(pmii1011.github.io) |
Keindahan Hari Santri yang diperingati setiap tanggal 22 Oktober tidak hanya terletak pada peringatan sebuah peristiwa bersejarah, tetapi juga pada resonansinya yang mendalam dengan semangat revolusi dan perubahan. Sebagai aktivis Pergerakan Mahasiswa Islam Indonesia (PMII), kita harus memanfaatkan momen ini untuk merenungkan hakikat santri yang sebenarnya dalam lanskap sosial-politik saat ini.
Istilah "revolusi" sering kali membangkitkan gambaran pergolakan, tetapi hal itu seharusnya merupakan sebuah evolusi—dorongan yang diperlukan menuju masyarakat yang lebih adil dan setara. Hari Santri adalah sebagai bentuk menghormati kontribusi para ulama dan santri terhadap perjuangan kemerdekaan Indonesia dan pembentukan negara yang berdaulat.
Ketika merenungkan warisan sejarah perjuangan ini, kita harus menyadari bahwa tantangan yang dihadapi saat ini jauh lebih kompleks dan berbahaya. Isu-isu seperti kesenjangan sosial, kerusakan lingkungan, dan erosi nilai-nilai demokrasi menuntut perspektif baru dan komitmen baru di kalangan santri. Berbeda dengan zaman para pendahulu kita, revolusi hari ini bukan hanya tentang mempertahankan negara dari kekuatan kolonial; tetapi juga tentang mengatasi bentuk-bentuk penindasan baru yang muncul dari dalam.
Sebagai Aktivis PMII seharusnya mengadvokasi revolusi pemikiran, menumbuhkan pemikiran kritis dan partisipasi aktif di antara rekan-rekan Sekitar. Dengan melakukan usaha tersebut, kita dapat mempersiapkan diri untuk menantang status quo. Peran santri bukan hanya sebagai penerima pasif pengetahuan agama tetapi untuk terlibat aktif dalam dialog sosial, mempromosikan keadilan dan kasih sayang di setiap bidang—dari pendidikan hingga politik dan pengelolaan lingkungan.

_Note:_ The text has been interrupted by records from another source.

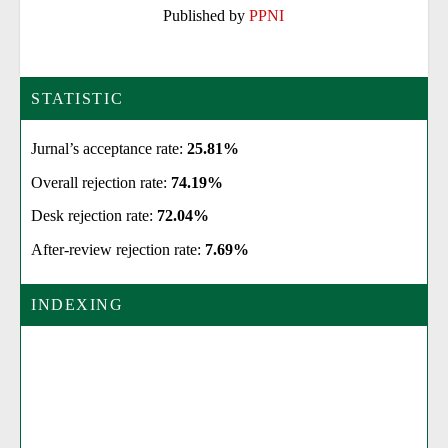
Published by
PPNI
STATISTIC
Jurnal’s acceptance rate:
25.81%
Overall rejection rate:
74.19%
Desk rejection rate:
72.04%
After-review rejection rate:
7.69%
INDEXING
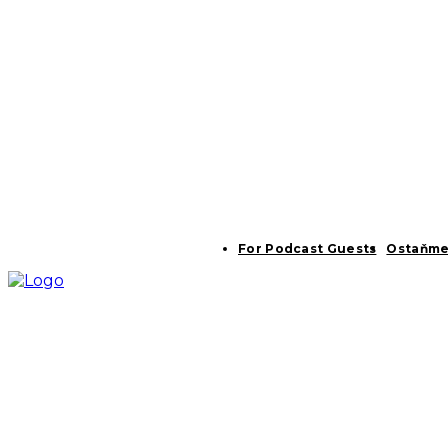
For Podcast Guests
Ostaňme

Tagline “Ketika Santri Berbicara tentang Revolusi” merangkum keyakinan bahwa santri saat ini bukan sekadar peserta pasif dalam wacana politik; sebaliknya, mereka adalah agen perubahan. Sebagai insan akademis dan spiritual harus diwujudkan dalam tindakan nyata yang mengadvokasi keadilan sosial dan Segala macam Ketimpangan. Hal ini mencerminkan gerakan yang lebih luas di kalangan pemuda di Indonesia. Dari santri untuk mengatasi masalah-masalah mendesak seperti korupsi, pemerataan pendidikan, dan kesempatan ekonomi, yang selaras dengan etos revolusioner yang dilambangkan oleh santri.
Dalam hal ini, Hari Santri menjadi gelar yang jelas untuk terlibat dalam isu-isu nasional yang penting. Lebih jauh, ajaran yang diterima oleh para santri—yang menekankan integritas, keadilan, dan persaudaraan—harus mendorong kita untuk memperluas perhatian di luar tembok madrasah kita. PMII harus memimpin dalam upaya yang mendorong santri lain untuk menjadi aktivis intelektual, memastikan bahwa suara kita beresonansi dengan perjuangan masyarakat kita saat ini. Menerima semangat revolusioner masa lalu tidak berarti meninggalkan tradisi kita. Sebaliknya, kita harus menggabungkan warisan kita ke dalam para pahlawan masa kini.
Akhirnya, saat kita merayakan Hari Santri, marilah kita ingat bahwa kekuatan kita sebagai Santri melampaui batas-batas gereja kita. Tugas kita adalah memanfaatkan energi ini dan menyalurkannya ke dalam tindakan yang bermakna - melalui kerja sosial, tujuan lingkungan, atau tindakan politik. Semangat revolusioner yang kita dukung bukanlah tentang perang. Kerja sama, pengertian, dan kemajuan, kita dapat mengubah fokus keyakinan kita untuk mengubah masa lalu, memastikan bahwa warisan kita dihormati di masa lalu kita, dan membuka jalan bagi masa depan yang lebih cerah. Menurut Edward Said, "revolusi adalah cara melihat" (Said, 1993). Kita perlu melihat dunia bukan sebagaimana adanya, tetapi sebagaimana seharusnya.